Biophysical Journal, 1994
We have used tryptophan fluorescence spectroscopy to characterize the binding affinities of an Escherichia coli LamB signal peptide family for lipid vesicles. These peptides harbor charged residue substitutions in the hydrophobic core region. Titrations of peptides with vesicles composed of 1-palmitoyl-2-oleoyl-sn-glycero-3-phosphoethanolamine and 1-palmitoyl-2oleoyl-sn-3-phosphoglycerol (65:35 mol%), in conjunction with evaluation of peptide dissociation rates from these vesicles, were used to determine binding parameters quantitatively. We find that under low ionic strength conditions, point mutations introducing negatively charged aspartate residues substantially reduce peptide affinity relative to the wild-type peptide. However, the difference between wild-type and mutant peptide affinities was much lower under approximately physiological ionic strength.
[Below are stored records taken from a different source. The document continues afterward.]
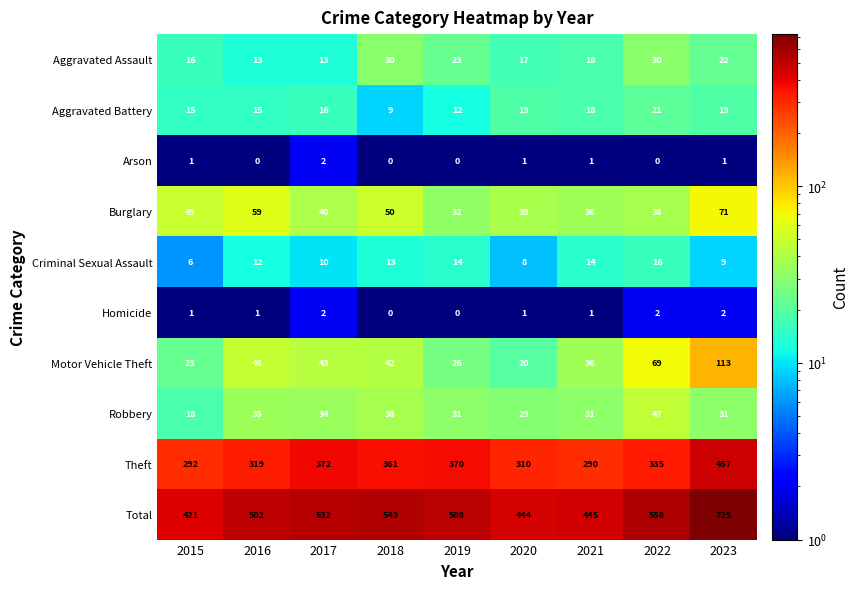

What is the maximum value shown in the chart?

725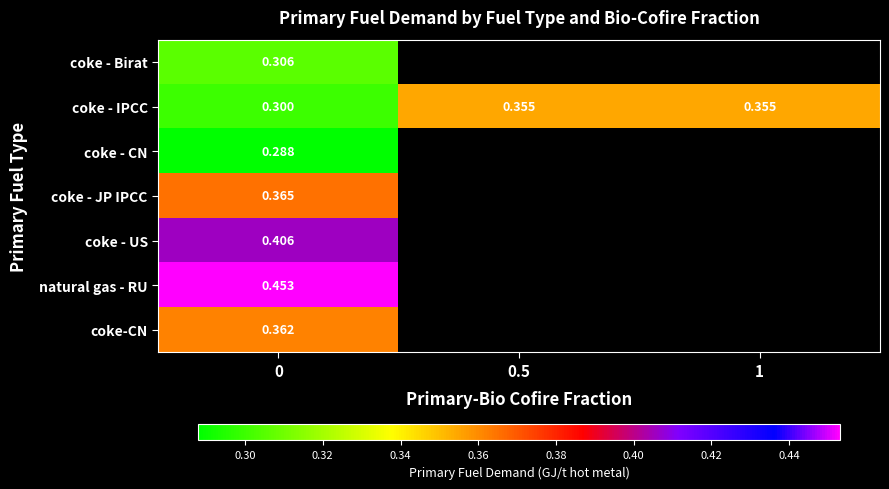

Between 1 and 0.5, which is larger?

0.5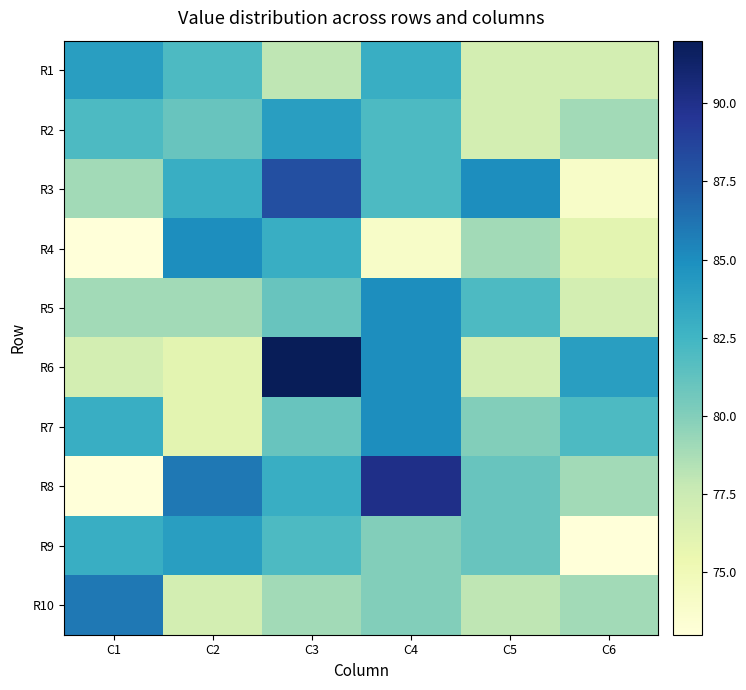

At which category is the sum across all series the highest?

C3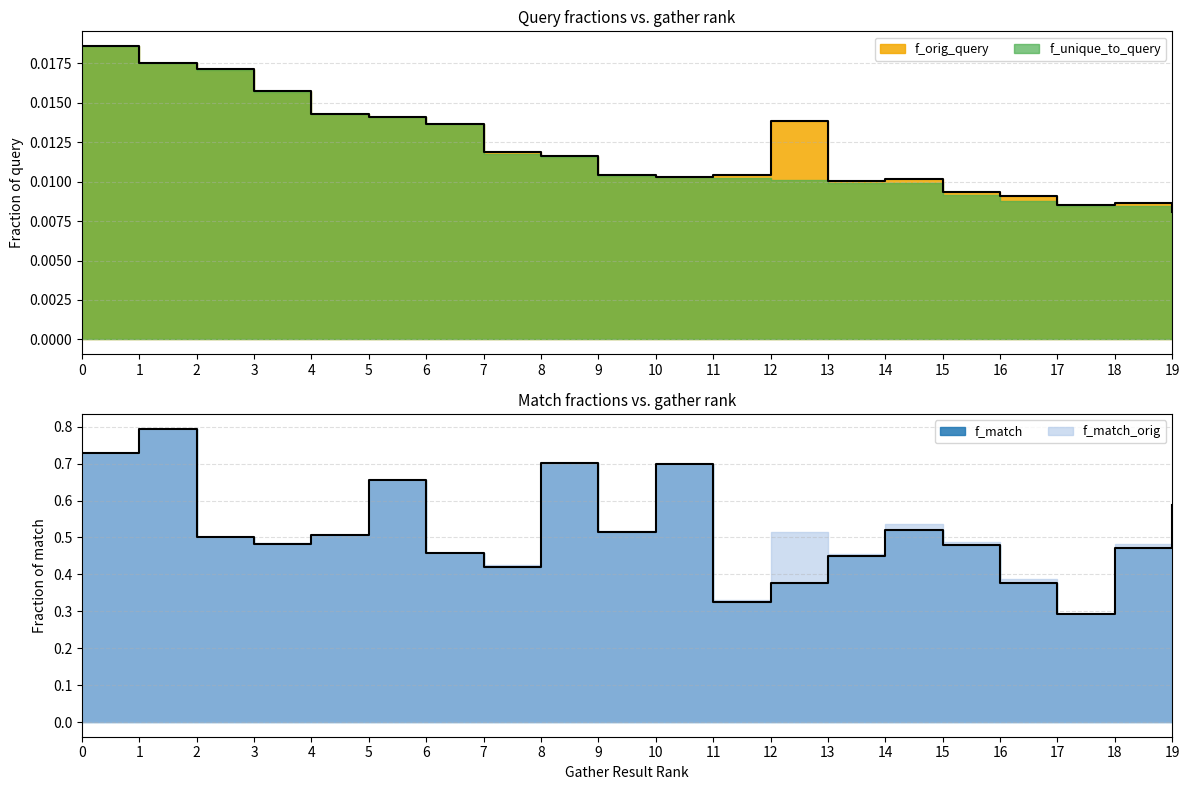

How many lines are shown in the chart?

2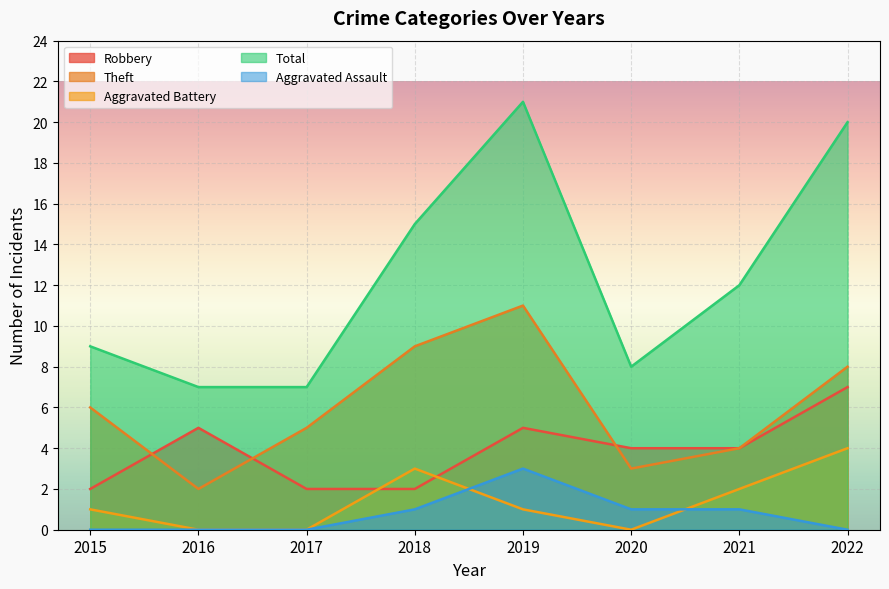

At how many categories does at least one series exceed 8?

5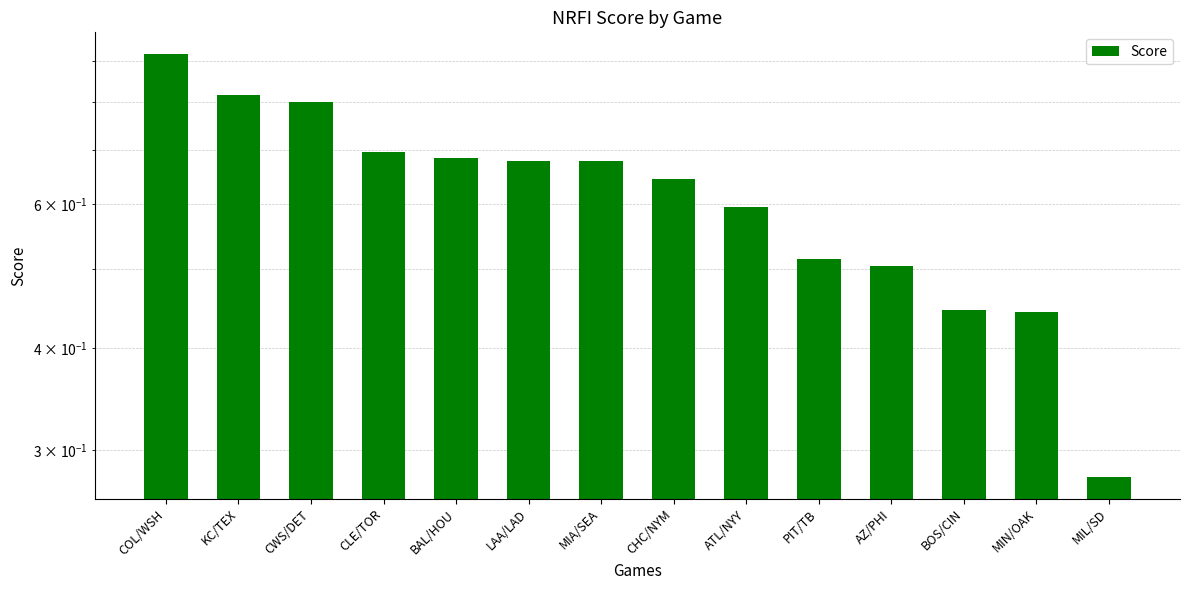

Is it true that the value at CHC/NYM is 0.6?

True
In addition, the lipid affinities of model surface-binding and transmembrane peptides were determined. These comparative studies with signal and model peptides permitted semi-quantitative deconvolution of signal peptide binding into electrostatic and hydrophobic components. We find that both interactions contribute significantly to binding, although the theoretically available hydrophobic free energy is largely offset by unfavorable polar-group effects. The implications of these results for understanding the potential roles of the signal sequence in protein translocation are discussed.